An Eclipse's Lacy Pattern Is Painted on My Page

During an eclipse, small openings in leafy canopies act as lenses, and plants' shadows are filled with multiple images of the event.

It is dark in here, and quite chilly - so strange, for a cloudless blue sky arches outside, and my wristwatch says it's only 10:30 a.m. Outside the window, a subdued light filters dimly through our vine trellis, but on the window itself appear hundreds of tiny, smudged smoke-like rings, and now I see they are reflected through the pane, and rest on my paper in the typewriter.

A projecting wall outside catches them also, and they make an enchanting pattern. If I were an artist, I would design a fabric featuring them, and call it "Solar Eclipse."

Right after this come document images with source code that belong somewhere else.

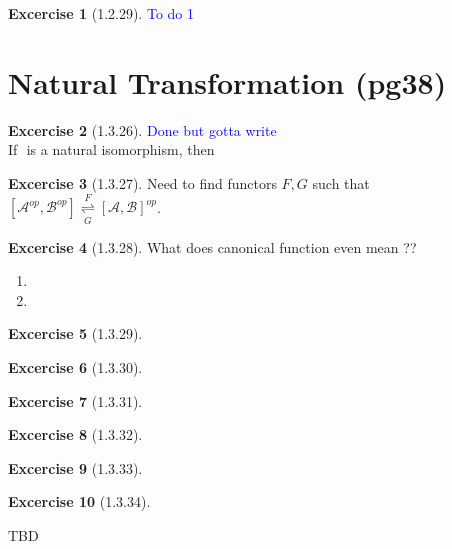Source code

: \documentclass{article}
\theoremstyle{definition}
\newtheorem*{excercise}{Excercise}
\begin{document}
\begin{excercise}[1.2.29] %
		\item \textcolor{blue}{To do 1}
\end{excercise}

\section{Natural Transformation (pg38)}

\begin{excercise}[1.3.26] %
	\textcolor{blue}{Done but gotta write}\\
	If $ $ is a natural isomorphism, then

\end{excercise}

\begin{excercise}[1.3.27] %
Need to find functors $F,G$  such that
$[\mathcal{A}^{op},\mathcal{B}^{op}] \overset{F}{\underset{G}{\rightleftharpoons}}[ \mathcal{A} ,\mathcal{B} ]^{op} $.

\end{excercise}

\begin{excercise}[1.3.28] %
	What does canonical function even mean ??

		\begin{enumerate}[label=(\alph*)]
			\item
			\item
		\end{enumerate}

\end{excercise}

\begin{excercise}[1.3.29] %


\end{excercise}

\begin{excercise}[1.3.30] %

\end{excercise}

\begin{excercise}[1.3.31] %

\end{excercise}

\begin{excercise}[1.3.32] %

\end{excercise}

\begin{excercise}[1.3.33] %

\end{excercise}

\begin{excercise}[1.3.34] %

\end{excercise}




\pagebreak
TBD
\end{document}
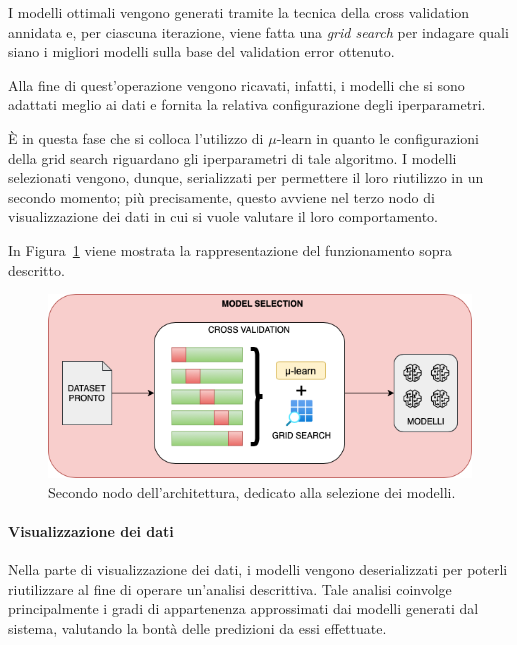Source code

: \documentclass[12pt]{report}
\theoremstyle{definition}
\begin{document}
I modelli ottimali vengono generati tramite la tecnica della cross validation annidata e, per ciascuna iterazione, viene fatta una \textit{grid search} per indagare quali siano i migliori modelli sulla base del validation error ottenuto.

Alla fine di quest'operazione vengono ricavati, infatti, i modelli che si sono adattati meglio ai dati e fornita la relativa configurazione degli iperparametri.

\`E in questa fase che si colloca l'utilizzo di $\mu$-learn in quanto le configurazioni della grid search riguardano gli iperparametri di tale algoritmo.
I modelli selezionati vengono, dunque, serializzati per permettere il loro riutilizzo in un secondo momento; più precisamente, questo avviene nel terzo nodo di visualizzazione dei dati in cui si vuole valutare il loro comportamento.

In Figura~\ref{selectionmodel} viene mostrata la rappresentazione del funzionamento sopra descritto.
\begin{figure}
    \centering
    \includegraphics[scale=0.6]{images/modelselectionmodule.png}
    \caption{Secondo nodo dell'architettura, dedicato alla selezione dei modelli.}
    \label{selectionmodel}
\end{figure}

\paragraph{Visualizzazione dei dati} 
Nella parte di visualizzazione dei dati, i modelli vengono deserializzati per poterli riutilizzare al fine di operare un'analisi descrittiva.
Tale analisi coinvolge principalmente i gradi di appartenenza approssimati dai modelli generati dal sistema, valutando la bontà delle predizioni da essi effettuate.
\end{document}
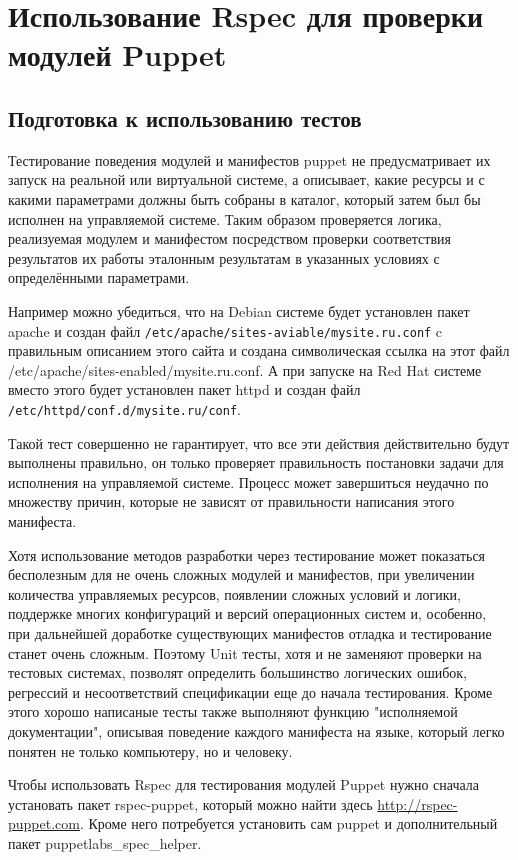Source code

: \chapter{Использование Rspec для проверки модулей Puppet}

\section{Подготовка к использованию тестов}

Тестирование поведения модулей и манифестов puppet не предусматривает их запуск на реальной или виртуальной системе, а описывает, какие ресурсы и с какими параметрами должны быть собраны в каталог, который затем был бы исполнен на управляемой системе. Таким образом проверяется логика, реализуемая модулем и манифестом посредством проверки соответствия результатов их работы эталонным результатам в указанных условиях с определёнными параметрами.

Например можно убедиться, что на Debian системе будет установлен пакет apache и создан файл \texttt{/etc/apache/sites-aviable/mysite.ru.conf} c правильным описанием этого сайта и создана символическая ссылка на этот файл /etc/apache/sites-enabled/mysite.ru.conf. А при запуске на Red Hat системе вместо этого будет установлен пакет httpd и создан файл \texttt{/etc/httpd/conf.d/mysite.ru/conf}.

Такой тест совершенно не гарантирует, что все эти действия действительно будут выполнены правильно, он только проверяет правильность постановки задачи для исполнения на управляемой системе. Процесс может завершиться неудачно по множеству причин, которые не зависят от правильности написания этого манифеста.

Хотя использование методов разработки через тестирование может показаться бесполезным для не очень сложных модулей и манифестов, при увеличении количества управляемых ресурсов, появлении сложных условий и логики, поддержке многих конфигураций и версий операционных систем и, особенно, при дальнейшей доработке существующих манифестов отладка и тестирование станет очень сложным. Поэтому Unit тесты, хотя и не заменяют проверки на тестовых системах, позволят определить большинство логических ошибок, регрессий и несоответствий спецификации еще до начала тестирования. Кроме этого хорошо написаные тесты также выполняют функцию "исполняемой документации", описывая поведение каждого манифеста на языке, который легко понятен не только компьютеру, но и человеку.

Чтобы использовать Rspec для тестирования модулей Puppet нужно сначала установать пакет rspec-puppet, который можно найти здесь \url{http://rspec-puppet.com}. Кроме него потребуется установить сам puppet и дополнительный пакет puppetlabs\_spec\_helper.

At 10:15 they had rested in their dozens, lightly brushing the wall, perfect little circles, softening and blurring into groups. They blended and merged until there evolved a perfect image of a planter pot, with half a dozen tiny, soft smoke-rings bubbling from its ellipse. Now, as the clock ticks away the minutes, they are barely half-moons with the shapes constantly changing, until, soon, they will be round blobs of sunlight again, making familiar patterns.

One of the boys spent hours contriving a shoebox to see this eclipse, and we spent precious minutes experimenting with various types of magnifying glasses, photographic negatives, and other devices. Then the images appeared on the wall, the shadows through the vines, and there was not a more perfect view, nor a bigger collection of patterns than these. Certainly none could have been more charming.